* Raw data *
###

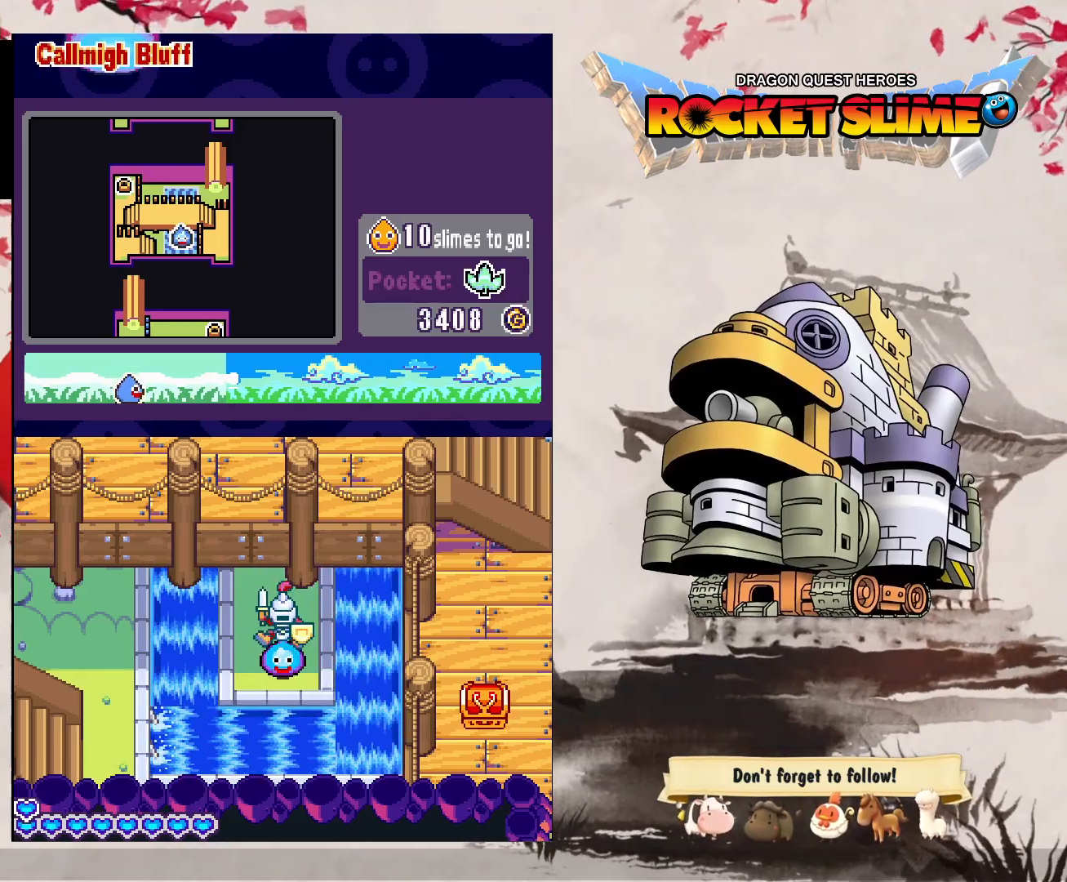
{"dt_ms": 500, "buttons": ["DPAD_RIGHT"], "left_stick": "center", "right_stick": "center", "events": [[117, "DPAD_RIGHT", "down"]]}
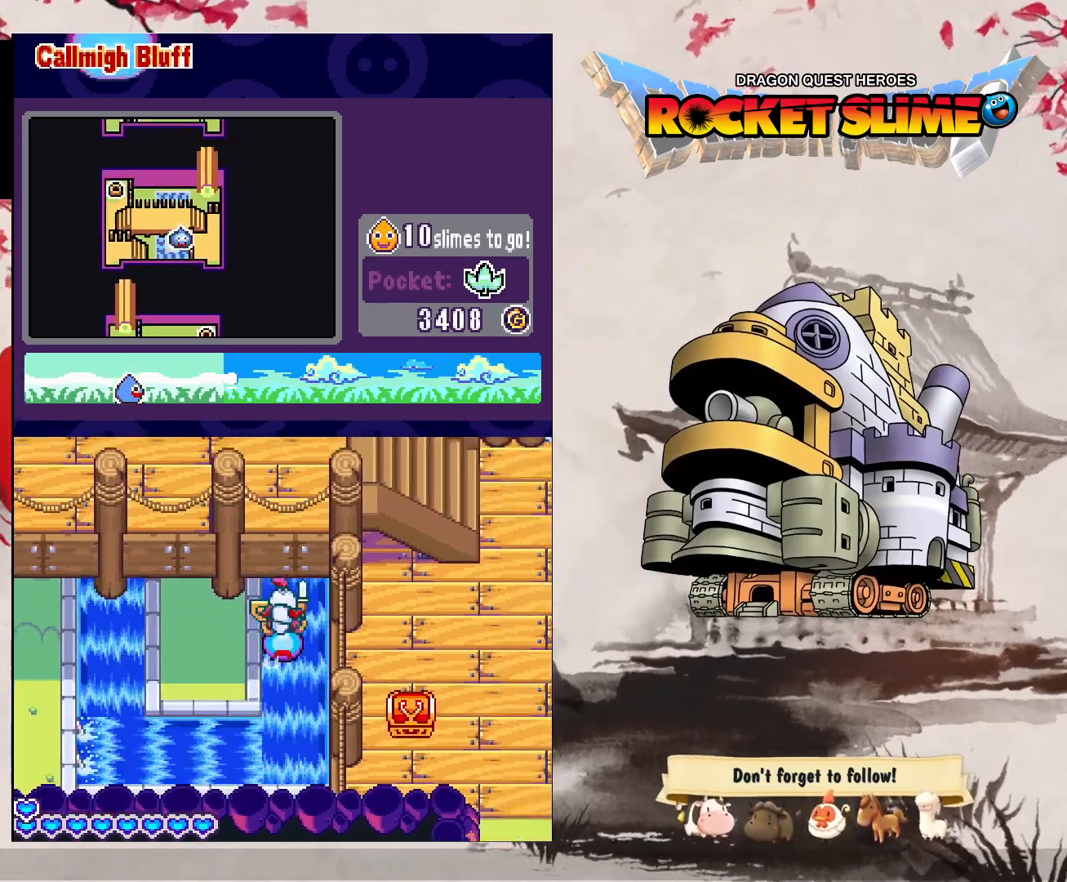
{"dt_ms": 500, "buttons": [], "left_stick": "center", "right_stick": "center", "events": [[117, "DPAD_RIGHT", "up"]]}
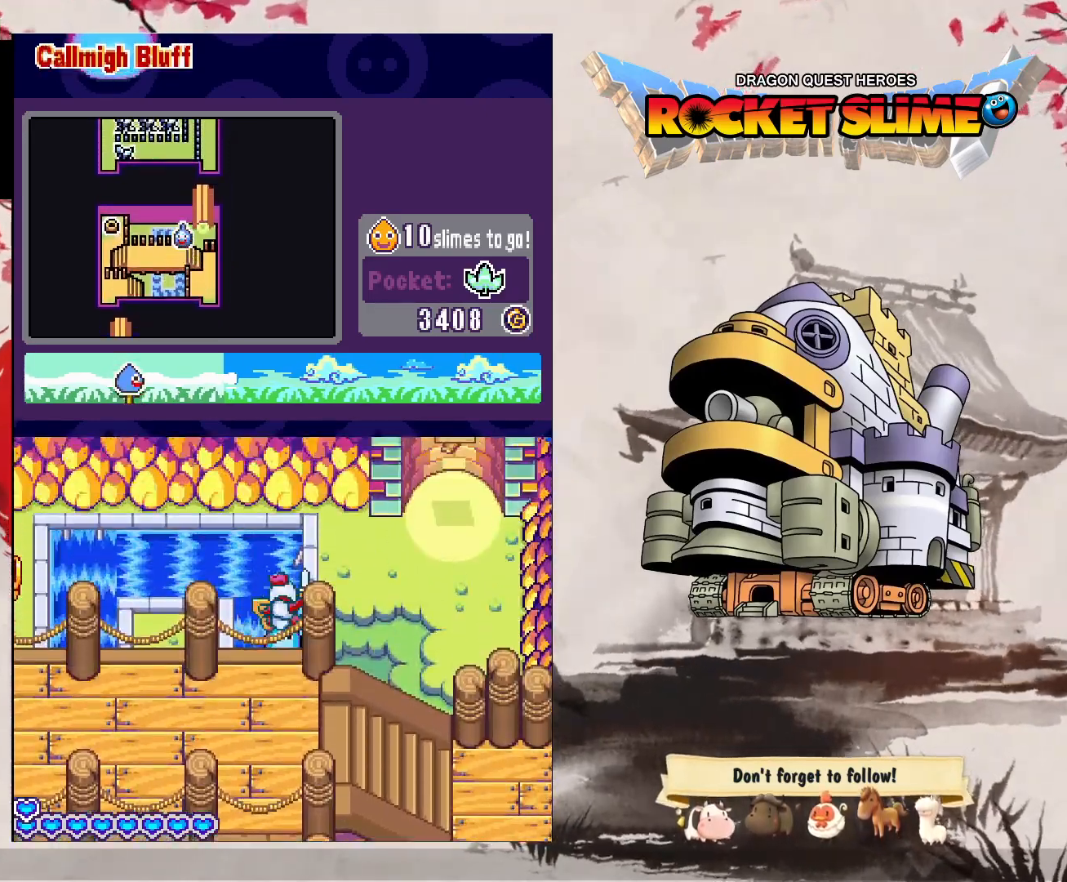
{"dt_ms": 500, "buttons": ["DPAD_RIGHT"], "left_stick": "center", "right_stick": "center", "events": [[100, "DPAD_RIGHT", "down"], [150, "Y", "down"], [367, "Y", "up"]]}
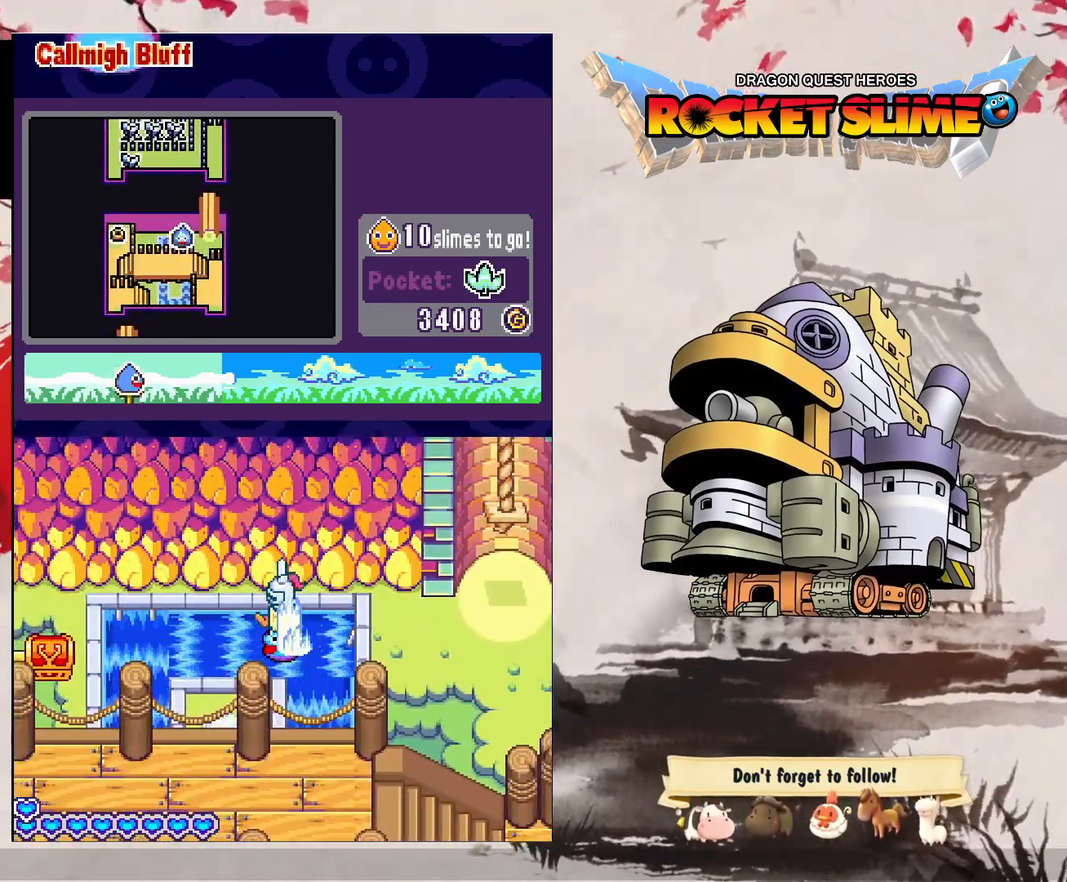
{"dt_ms": 1000, "buttons": ["DPAD_UP"], "left_stick": "center", "right_stick": "center", "events": [[83, "Y", "down"], [367, "DPAD_RIGHT", "up"], [433, "Y", "up"], [533, "DPAD_LEFT", "down"], [683, "DPAD_UP", "down"], [917, "DPAD_LEFT", "up"]]}
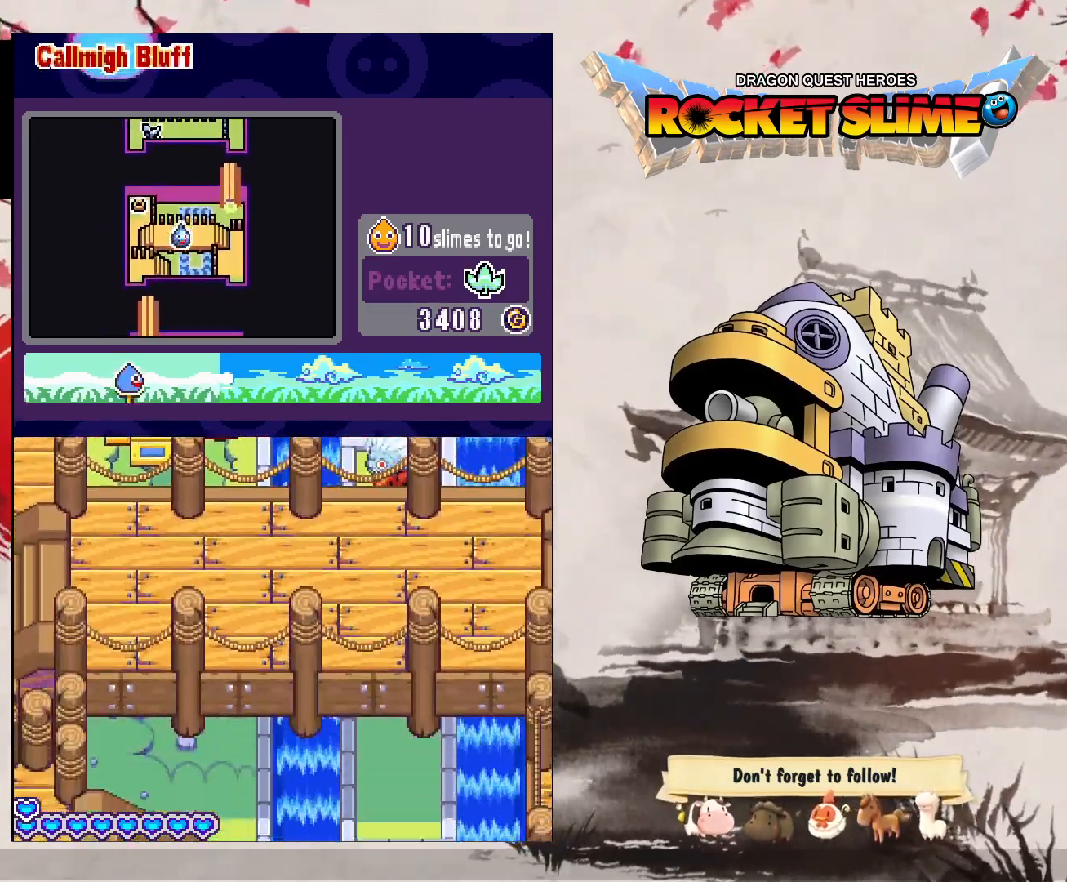
{"dt_ms": 500, "buttons": ["DPAD_RIGHT"], "left_stick": "center", "right_stick": "center", "events": [[233, "DPAD_RIGHT", "down"], [367, "DPAD_UP", "up"]]}
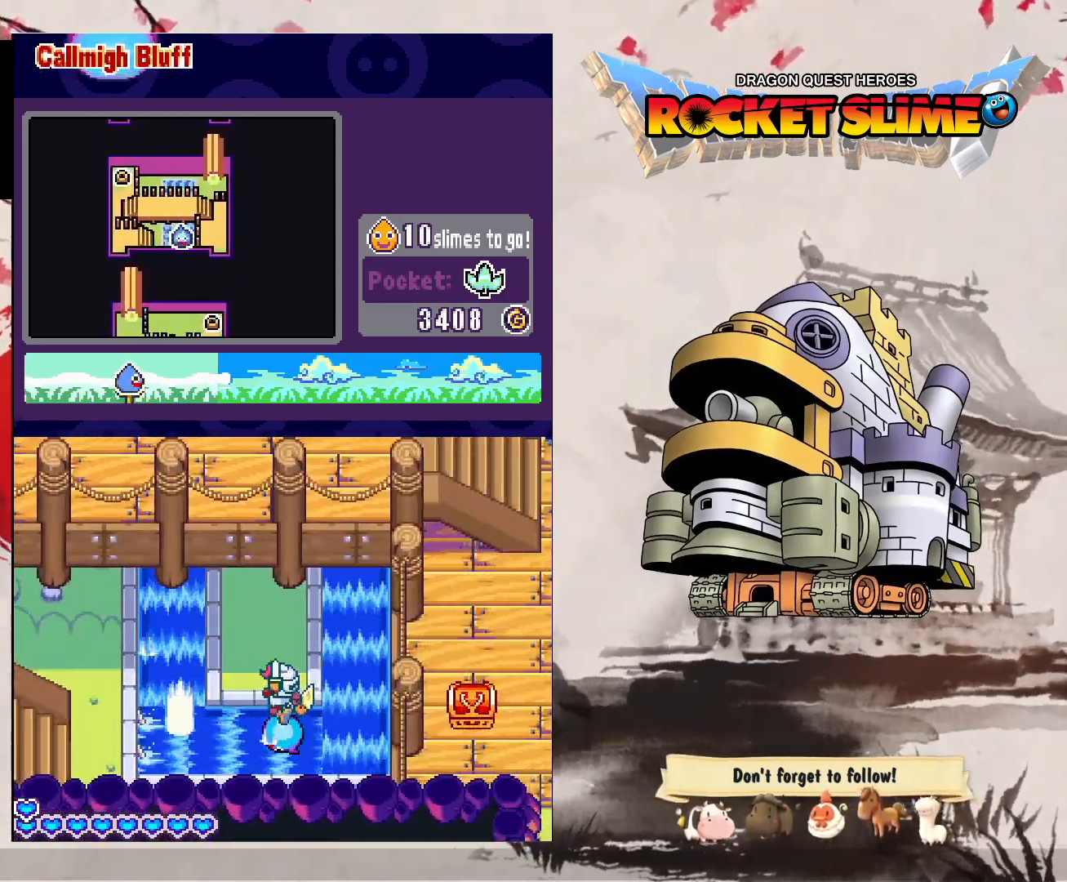
{"dt_ms": 500, "buttons": ["Y", "DPAD_RIGHT"], "left_stick": "center", "right_stick": "center", "events": [[50, "DPAD_RIGHT", "up"], [417, "DPAD_RIGHT", "down"], [433, "Y", "down"]]}
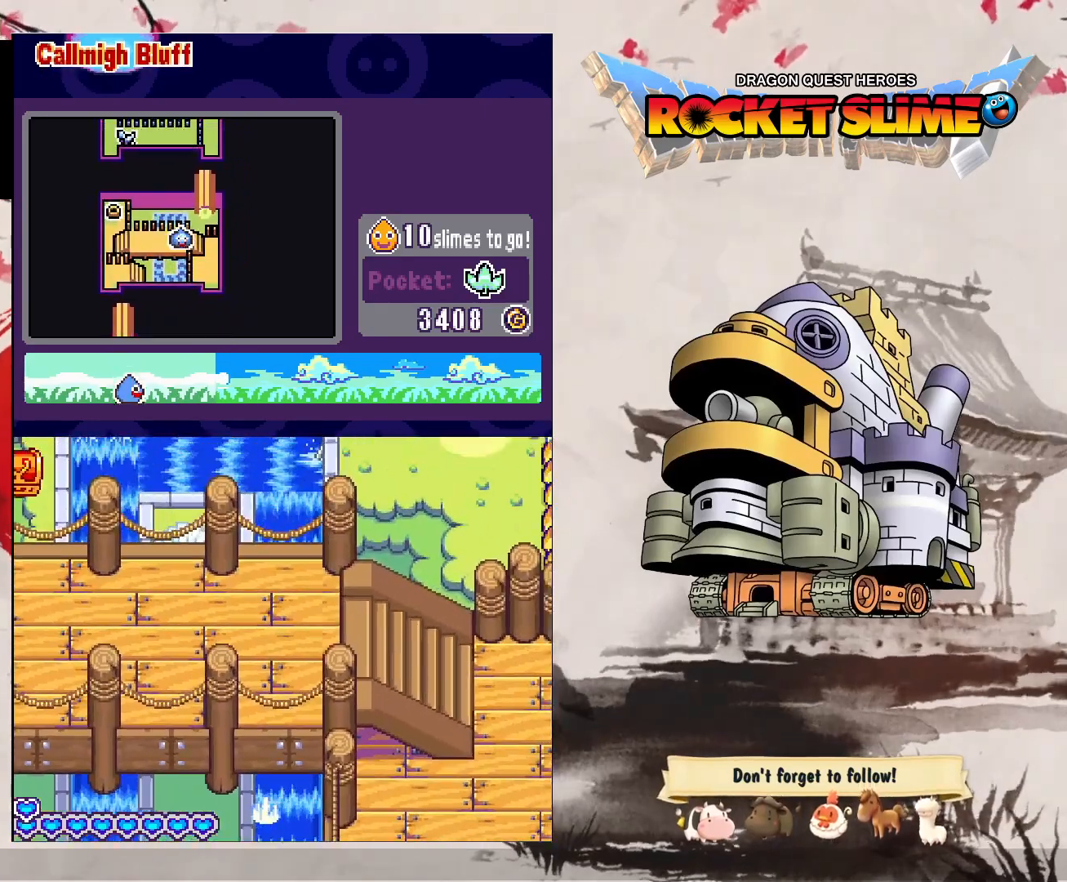
{"dt_ms": 500, "buttons": ["DPAD_RIGHT"], "left_stick": "center", "right_stick": "center", "events": [[383, "Y", "up"]]}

###

Retype the listing above exactly as it appears, omitting the pictures.

{"dt_ms": 500, "buttons": ["DPAD_RIGHT"], "left_stick": "center", "right_stick": "center", "events": [[117, "DPAD_RIGHT", "down"]]}
{"dt_ms": 500, "buttons": [], "left_stick": "center", "right_stick": "center", "events": [[117, "DPAD_RIGHT", "up"]]}
{"dt_ms": 500, "buttons": ["DPAD_RIGHT"], "left_stick": "center", "right_stick": "center", "events": [[100, "DPAD_RIGHT", "down"], [150, "Y", "down"], [367, "Y", "up"]]}
{"dt_ms": 1000, "buttons": ["DPAD_UP"], "left_stick": "center", "right_stick": "center", "events": [[83, "Y", "down"], [367, "DPAD_RIGHT", "up"], [433, "Y", "up"], [533, "DPAD_LEFT", "down"], [683, "DPAD_UP", "down"], [917, "DPAD_LEFT", "up"]]}
{"dt_ms": 500, "buttons": ["DPAD_RIGHT"], "left_stick": "center", "right_stick": "center", "events": [[233, "DPAD_RIGHT", "down"], [367, "DPAD_UP", "up"]]}
{"dt_ms": 500, "buttons": ["Y", "DPAD_RIGHT"], "left_stick": "center", "right_stick": "center", "events": [[50, "DPAD_RIGHT", "up"], [417, "DPAD_RIGHT", "down"], [433, "Y", "down"]]}
{"dt_ms": 500, "buttons": ["DPAD_RIGHT"], "left_stick": "center", "right_stick": "center", "events": [[383, "Y", "up"]]}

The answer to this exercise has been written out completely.